Algorithm info from sklearn here:
https://scikit-learn.org/stable/modules/neighbors.html
K Nearest Neighbors tests the distance to the closest neighbor to classify the unknown data.
If there is equidistance between both red and green sides the k = # of neighbors to consider.
If k was 1 then it would look at the closest neighbor.
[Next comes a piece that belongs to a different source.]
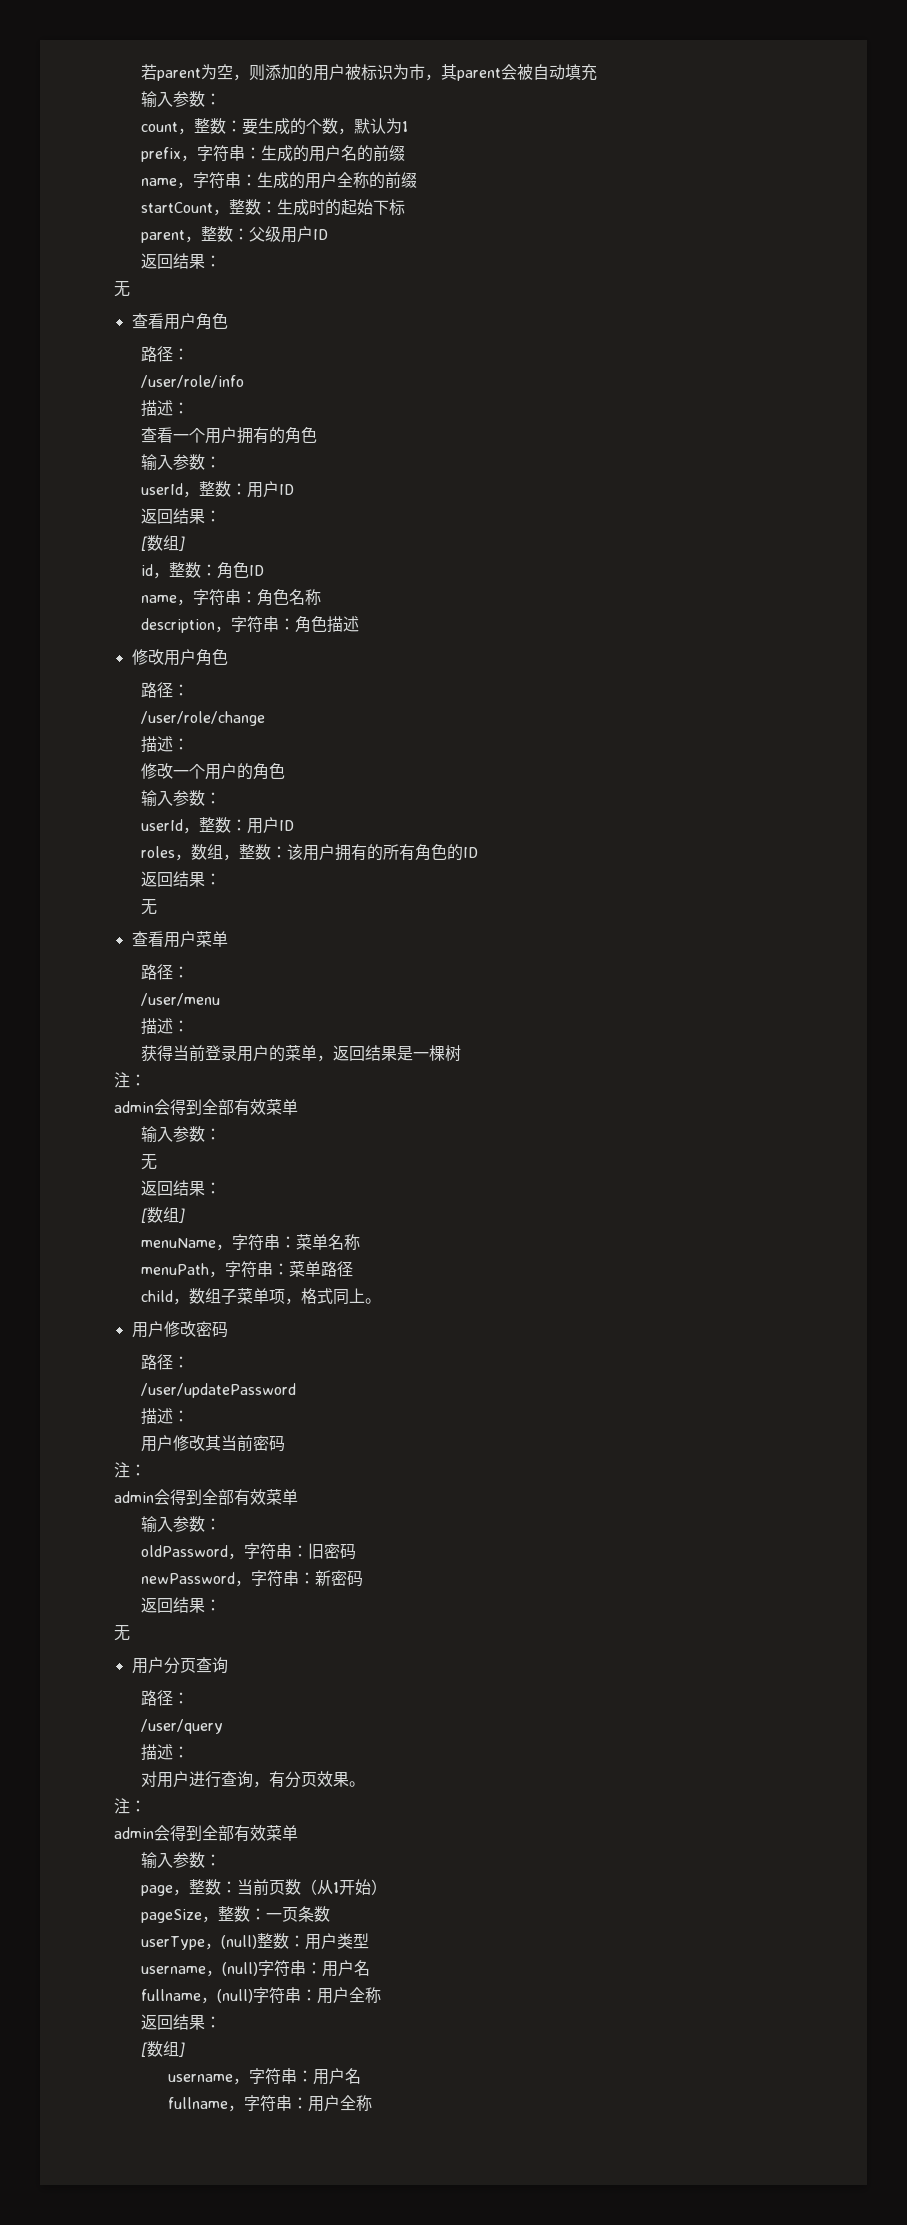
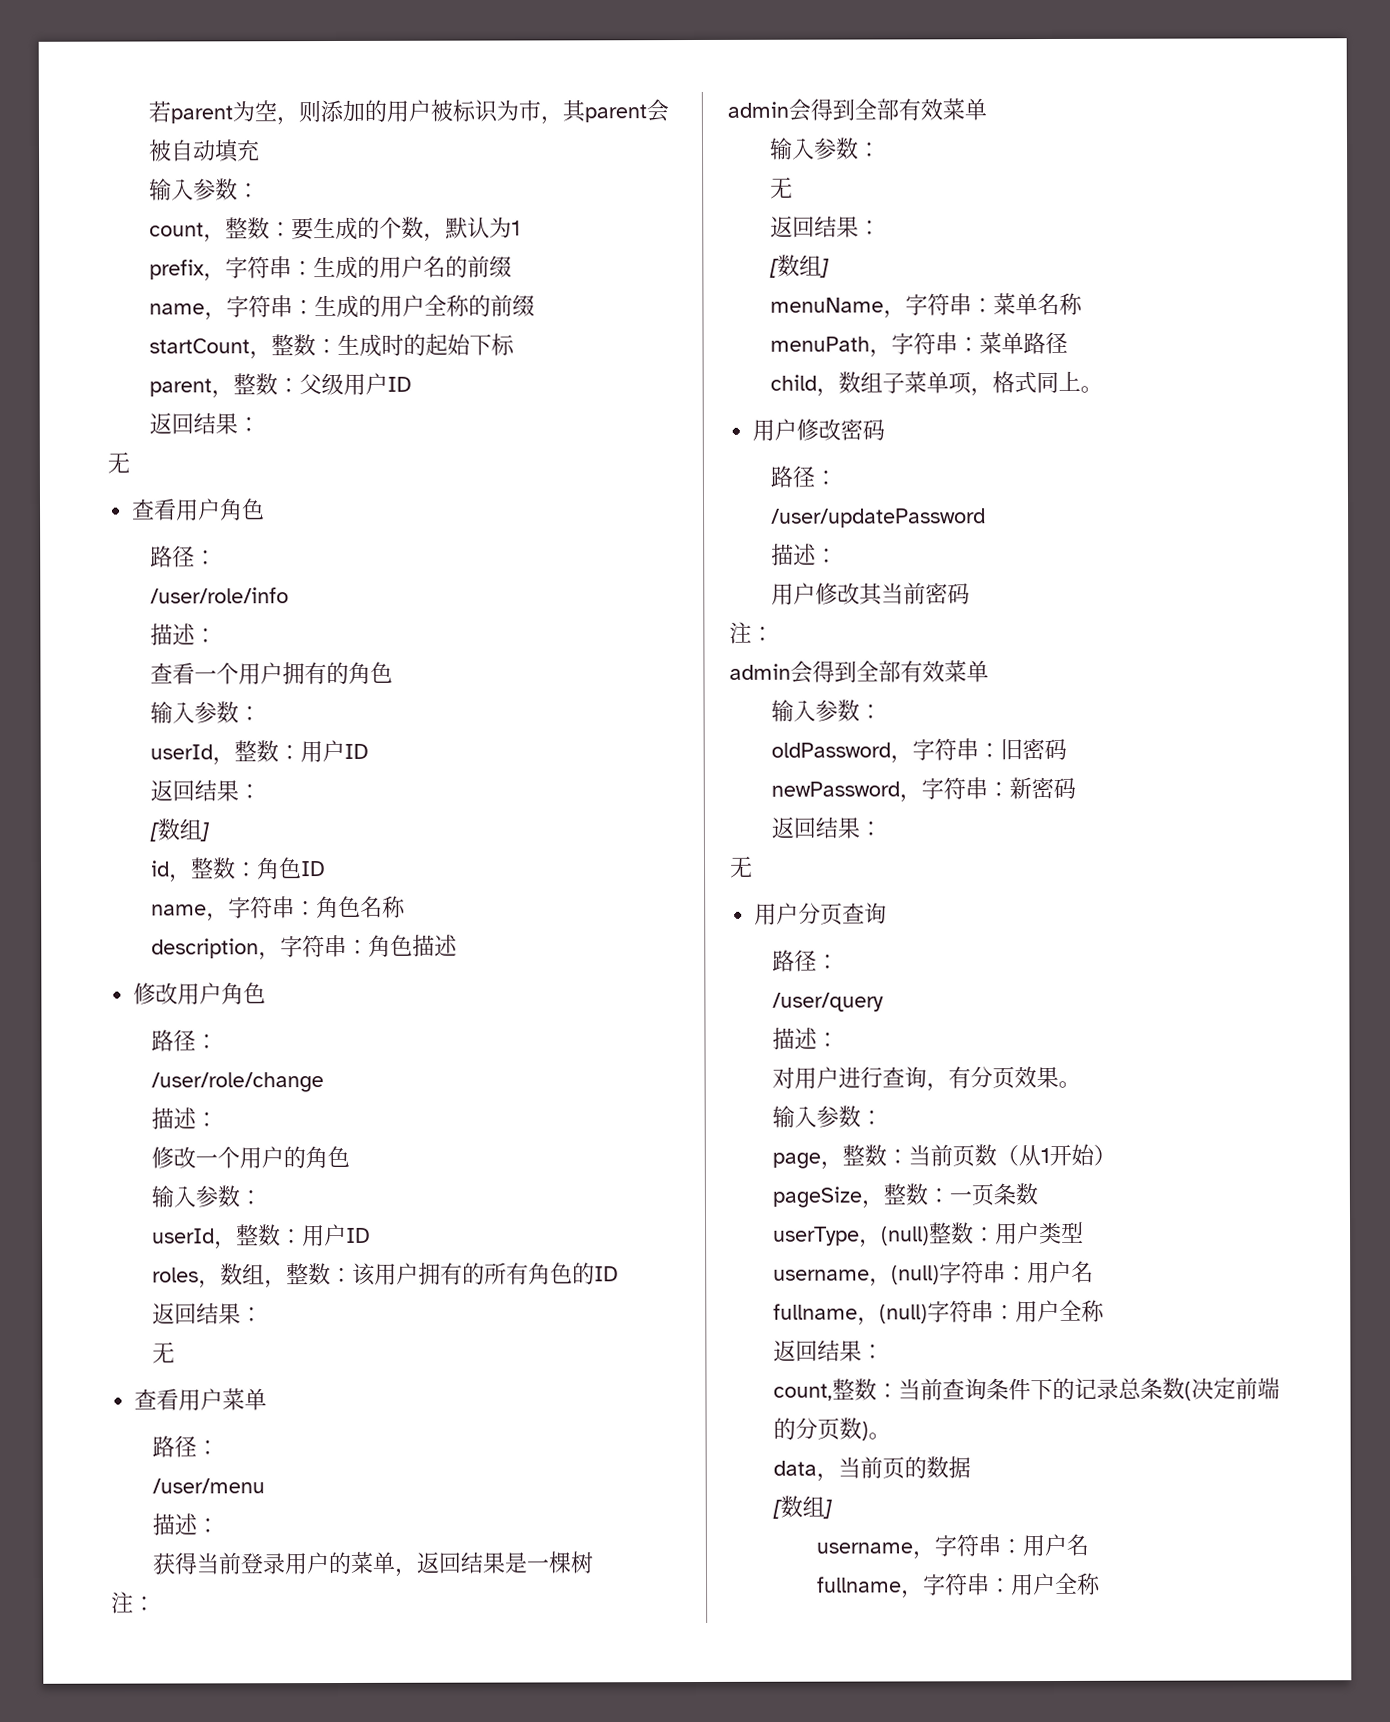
[114,1798,146,1814] [114,1825,298,1842] // 注： // admin会得到全部有效菜单 -> (1082, 1084) none
(222, 2022) none -> [773,1377,1281,1401] [773,1417,892,1441] [773,1456,972,1482] // count,整数：当前查询条件下的记录总条数(决定前端的分页数)。 // data，当前页的数据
If k was 3 then it would look at the 3 closest neighbors and make the decision from there.
Implementation:
1. Find the nearest Straightline Distance:
Will use the Eulidean Distance by measuring distance between two points and uses the formula found in formula.png
Distance is in 2D space with 2 features but with 3 it will be in 3D or 4D. This is hard to visualize but ED will work perfect regardless.
2. Run rest of program with new pipeline
- recall, a classifier is first trained (where it receives a bunch of training inputs along with the corresponding outputs) and then it is asked to predict the output for new inputs.
- one basic way of implementing a classifier is to save all of your training input/output pairs, and then when you are asked to predict the output for a new input, return the output of the closest training input to your new input
- so for example, let's say I give you the following training inputs (1, 12, 130) and their respective outputs (2, 14, 140).
- and then I ask you to predict the output for a new input, 4
- well, 4 is closest to 1, and the output for 1 was 2, so we will predict the output for 4 to be 2 as well
- the inputs in the above example are 1 dimensional, but you can use the distance formula for 2, 3 or any number of dimensions
Pros:
Relatively simple
Cons:
Computationally intensive
Hard to represent relationships between features
Episode 6: Image Classifier
using tensorflow for Poets
High level code
In order to train tensorflow you need lots of images
create a classifier to tell the difference between 5 types of flowers.
Sources
Developers, Google. “Let’s Write a Decision Tree Classifier from Scratch - Machine Learning Recipes #8.” YouTube, YouTube, 13 Sept. 2017, www.youtube.com/watch?v=LDRbO9a6XPU.